Así tengo muchos cuentos, pero estoy segura de que mi padre no hacía su trabajo por el reconocimiento o el nombre. Fue uno de los que salió del país y regresó. Quería sanar a los niños venezolanos, “no hacer carrera en otra parte o en un gran hospital”, me dijo alguna vez que lo entrevisté para un trabajo en la universidad.
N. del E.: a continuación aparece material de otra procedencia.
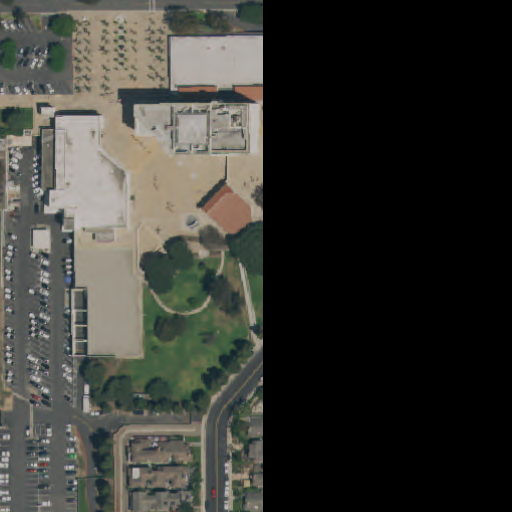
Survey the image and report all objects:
road: (246, 1)
road: (281, 1)
road: (281, 1)
road: (316, 1)
road: (354, 1)
road: (121, 2)
road: (208, 2)
road: (49, 3)
road: (211, 3)
road: (52, 23)
parking lot: (36, 56)
building: (240, 66)
building: (236, 67)
road: (67, 77)
building: (395, 90)
road: (423, 90)
parking lot: (433, 110)
building: (441, 110)
road: (459, 114)
building: (503, 116)
building: (469, 118)
road: (486, 120)
building: (205, 127)
helipad: (203, 130)
building: (56, 151)
building: (357, 156)
building: (93, 180)
road: (473, 180)
road: (423, 204)
building: (175, 211)
building: (43, 239)
building: (481, 252)
building: (481, 254)
building: (478, 274)
building: (475, 276)
building: (373, 283)
building: (370, 284)
building: (482, 301)
building: (479, 303)
road: (313, 311)
building: (482, 325)
building: (482, 326)
building: (362, 327)
building: (362, 328)
road: (24, 334)
road: (60, 340)
parking lot: (37, 344)
building: (482, 351)
building: (357, 352)
building: (361, 352)
building: (480, 352)
road: (434, 369)
building: (479, 374)
building: (479, 375)
building: (359, 377)
building: (363, 377)
building: (288, 387)
building: (483, 400)
building: (365, 401)
building: (482, 401)
building: (362, 402)
building: (304, 406)
road: (323, 407)
road: (109, 421)
building: (367, 424)
building: (483, 425)
building: (366, 426)
building: (483, 426)
building: (278, 427)
building: (277, 428)
road: (134, 434)
road: (97, 450)
building: (361, 450)
building: (480, 450)
building: (163, 451)
building: (280, 451)
building: (360, 451)
building: (485, 451)
building: (279, 453)
building: (159, 454)
building: (361, 475)
building: (283, 476)
building: (361, 476)
building: (484, 476)
building: (157, 477)
building: (281, 478)
building: (156, 479)
road: (97, 495)
building: (480, 499)
building: (481, 499)
building: (361, 500)
building: (161, 501)
building: (277, 501)
building: (361, 501)
building: (157, 503)
building: (277, 503)
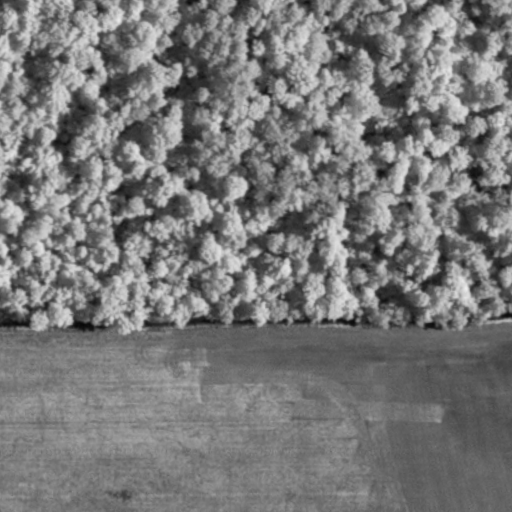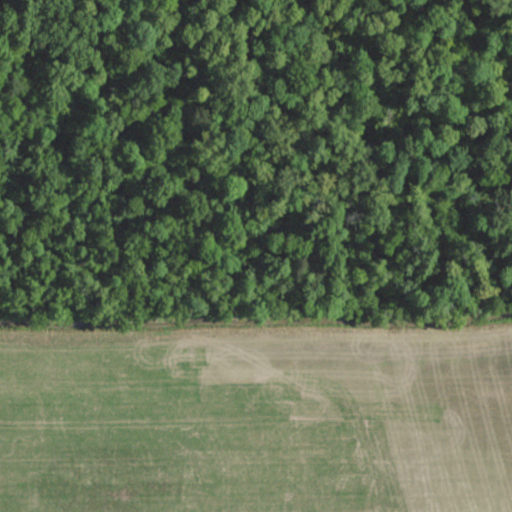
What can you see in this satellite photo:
park: (254, 151)
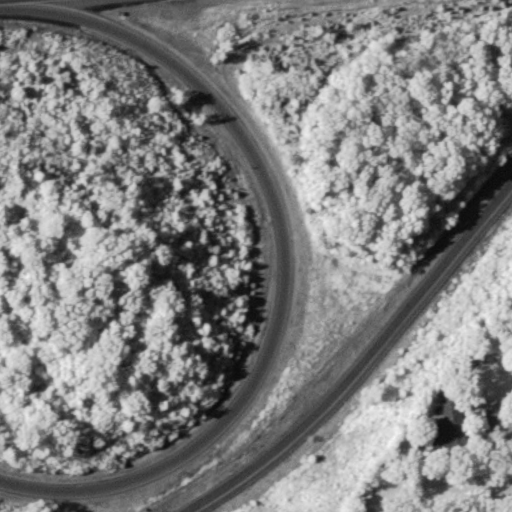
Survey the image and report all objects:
road: (288, 281)
road: (365, 364)
road: (491, 415)
building: (448, 423)
building: (446, 424)
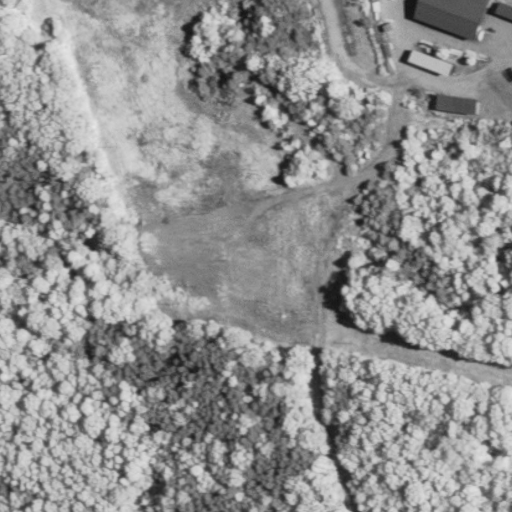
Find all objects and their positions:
building: (507, 9)
road: (186, 12)
building: (462, 15)
building: (463, 104)
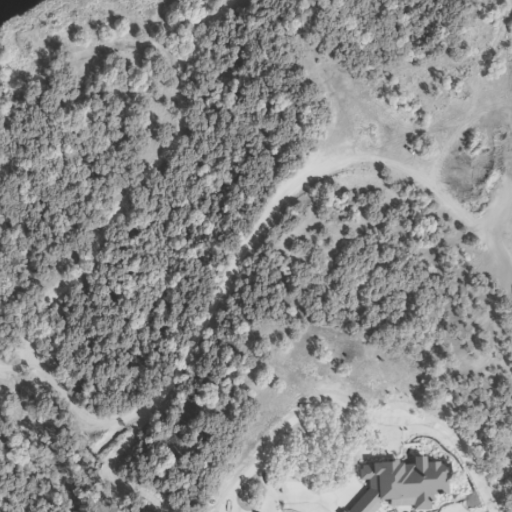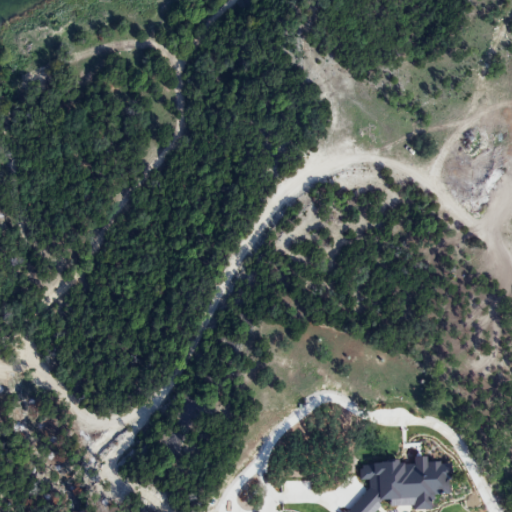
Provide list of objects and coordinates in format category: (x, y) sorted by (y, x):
road: (381, 426)
building: (286, 490)
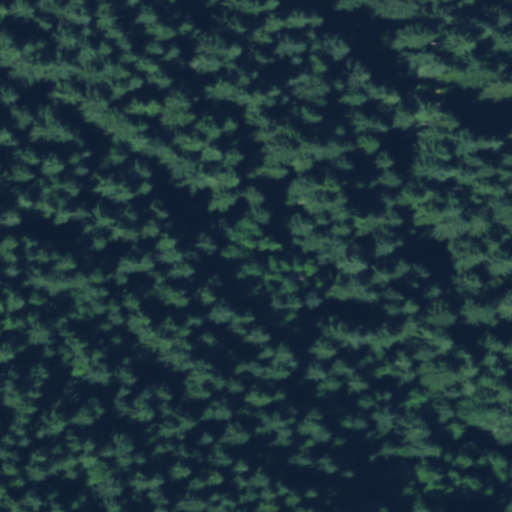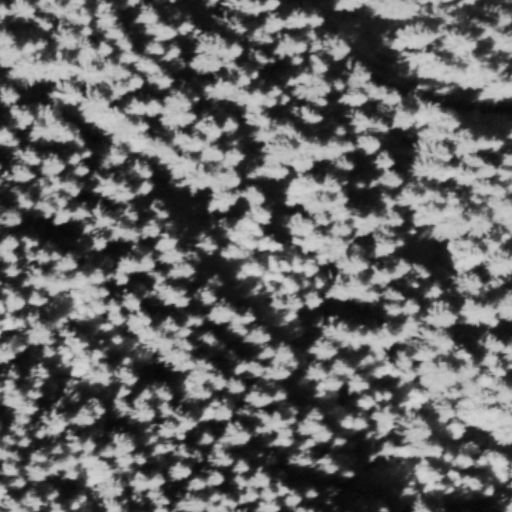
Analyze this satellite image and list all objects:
road: (402, 76)
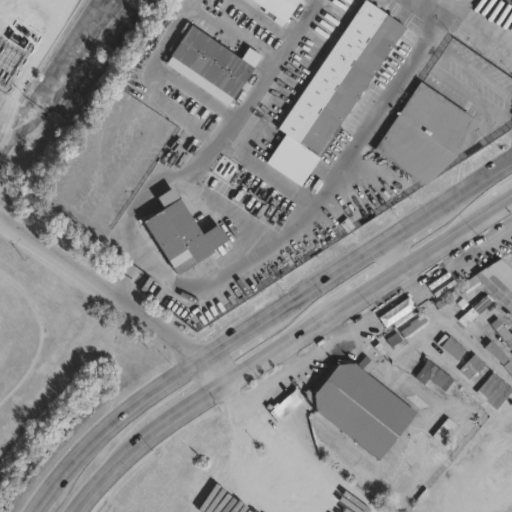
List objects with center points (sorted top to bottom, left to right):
building: (279, 7)
road: (427, 12)
road: (293, 32)
building: (213, 62)
building: (211, 64)
building: (332, 92)
building: (334, 92)
road: (474, 99)
road: (511, 124)
building: (423, 134)
building: (426, 134)
road: (493, 209)
building: (181, 233)
building: (182, 234)
road: (397, 235)
road: (439, 245)
road: (395, 255)
road: (410, 279)
building: (492, 279)
building: (489, 281)
road: (104, 286)
road: (359, 296)
building: (474, 310)
building: (470, 313)
road: (46, 324)
building: (414, 325)
building: (413, 326)
road: (360, 328)
building: (500, 328)
building: (503, 331)
road: (245, 333)
building: (452, 347)
building: (452, 348)
building: (494, 350)
road: (271, 351)
building: (496, 352)
building: (472, 365)
building: (473, 365)
road: (218, 368)
park: (44, 374)
building: (433, 375)
building: (493, 390)
building: (493, 390)
road: (187, 407)
building: (360, 407)
road: (125, 409)
building: (361, 409)
building: (442, 429)
building: (443, 429)
road: (238, 464)
park: (340, 465)
road: (108, 471)
road: (45, 495)
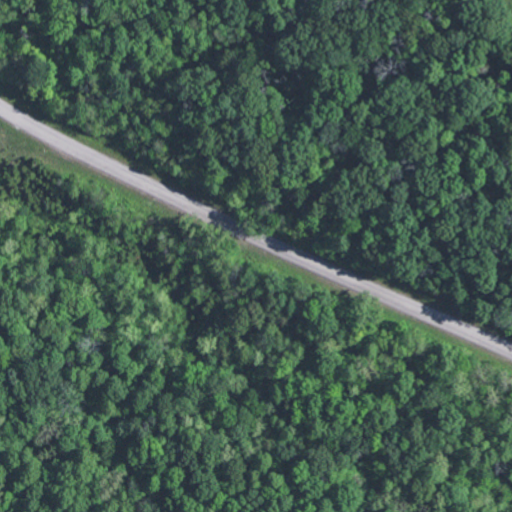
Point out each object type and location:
road: (252, 236)
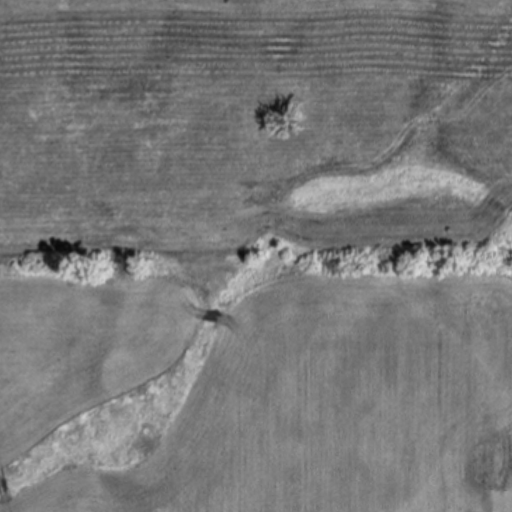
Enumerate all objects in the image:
crop: (262, 247)
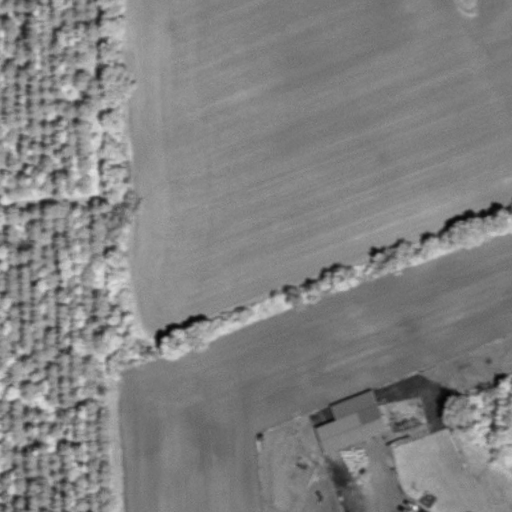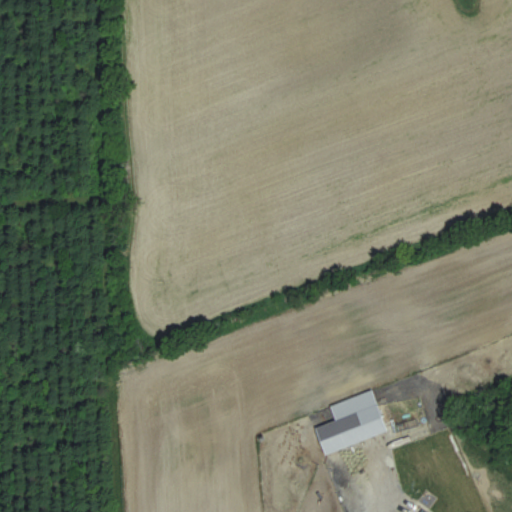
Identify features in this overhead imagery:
building: (468, 376)
building: (359, 416)
road: (387, 504)
building: (424, 510)
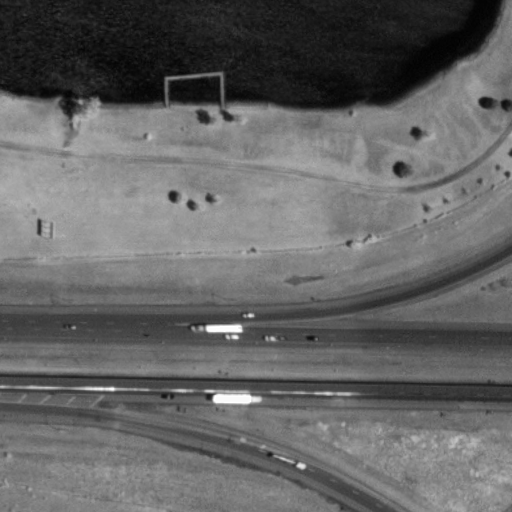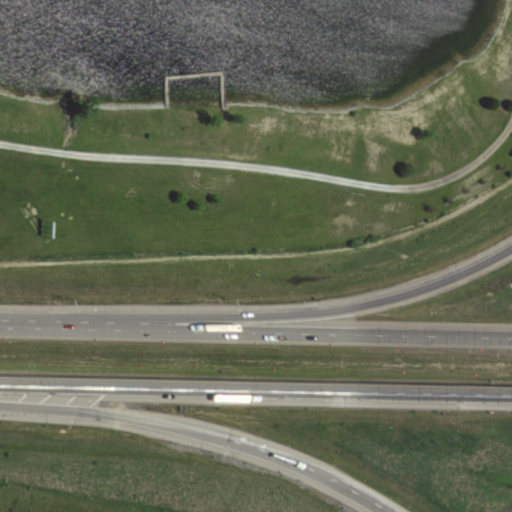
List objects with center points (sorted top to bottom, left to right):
road: (268, 167)
road: (261, 314)
road: (255, 333)
road: (255, 388)
road: (207, 428)
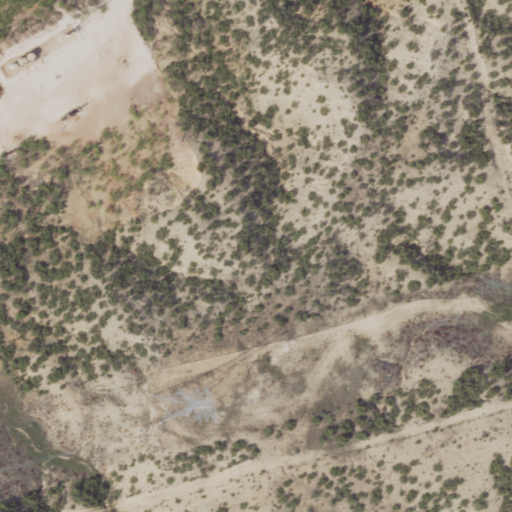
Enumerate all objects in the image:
power tower: (168, 404)
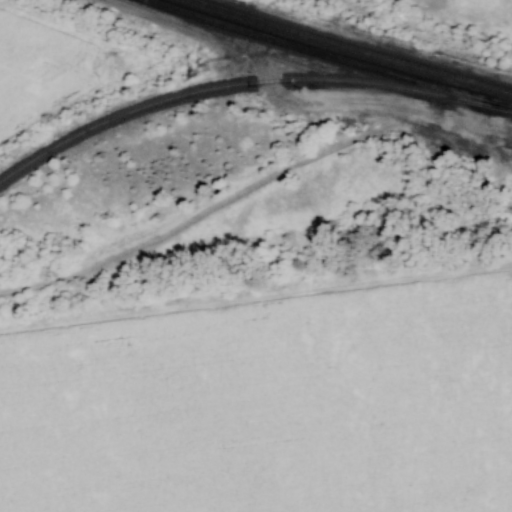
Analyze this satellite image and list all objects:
railway: (354, 47)
railway: (331, 54)
railway: (246, 84)
crop: (267, 404)
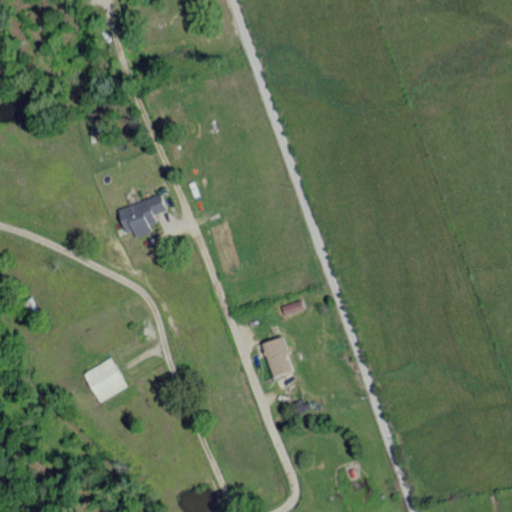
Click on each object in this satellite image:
building: (144, 214)
road: (324, 256)
road: (207, 259)
building: (292, 306)
road: (159, 327)
building: (277, 355)
building: (105, 379)
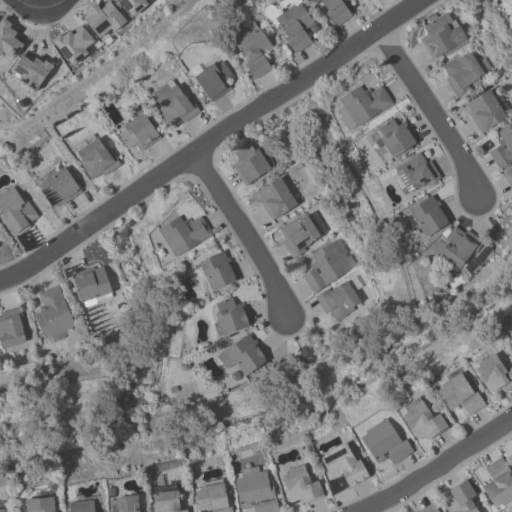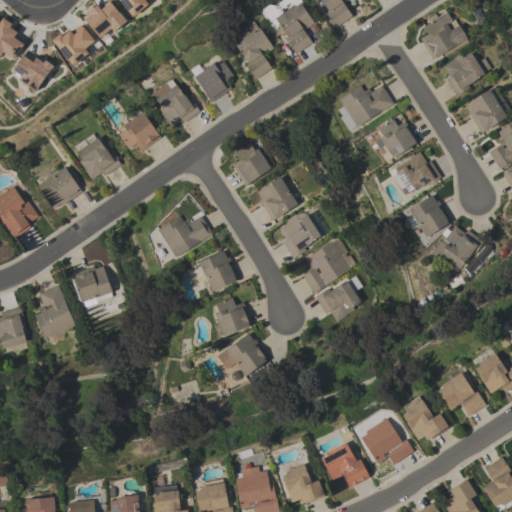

Pero ese escudo de bondad no nos salvó de que nuestra casa paterna fuera saqueada justo la noche de su velorio, y que su viuda y sus hijos encontraran todo destrozado al llegar del entierro.

III

Aunque no queramos admitirlo, mucha gente en esta tierra cultiva el resentimiento y la maldad. Si creen que exagero, estudien los casos del difunto y de ciertos hermanos ahora en el poder.

Fue Chávez el que se dio a la tarea de alimentar ese resentimiento, la marginalidad, el odio, la flojera, la mediocridad y muchas terribles características que a veces pasan inadvertidas o que asumimos como chiste, como la viveza criolla. Por eso la delincuencia campea, la mentira, el cinismo, el engaño. Por eso los que viven cómodamente en esta tragedia (no los que a duras penas sobrevivimos) se enseñorean en esta maldad y con desparpajo ejercen el canibalismo.

No me da la gana de disfrazar esta circunstancia. No me da la gana de decir lo que no es, de endulzar este realismo macabro. Sobre todo porque me golpea la cara a cada instante. No solo es mi sufrimiento, sufro por el prójimo, como me enseñó mi padre.

Por eso, cuando fui a llevarle flores a su tumba en su aniversario de muerte y me encontré con un pequeño terreno de grama sin nombre, sin lápida, sin número, sin nada, lo único que pensé fue que mi padre es más grande que eso. Esa fue mi primera reacción.

Pero después una creciente rabia me hizo llorar. No debo conformarme con que unos malandros hayan descubierto que robarse las lápidas para venderlas es bastante más rentable que trabajar. El problema es conformarse, el problema es la eterna manía de los que andan predicando que debemos ver el lado bueno de las cosas.

El asunto es que hasta que no nos demos por enterados de que hay muy pocas cosas buenas y que las que tenemos hay que defenderlas con uñas y dientes (como dice Thays Peñalver en el documental de la peste) no vamos a salir de esto.

Ya basta de diagnósticos y de justificaciones. Sí, metimos la pata como sociedad, no reconocimos nuestros errores, pero ¿tenemos que vivir eternamente con ellos?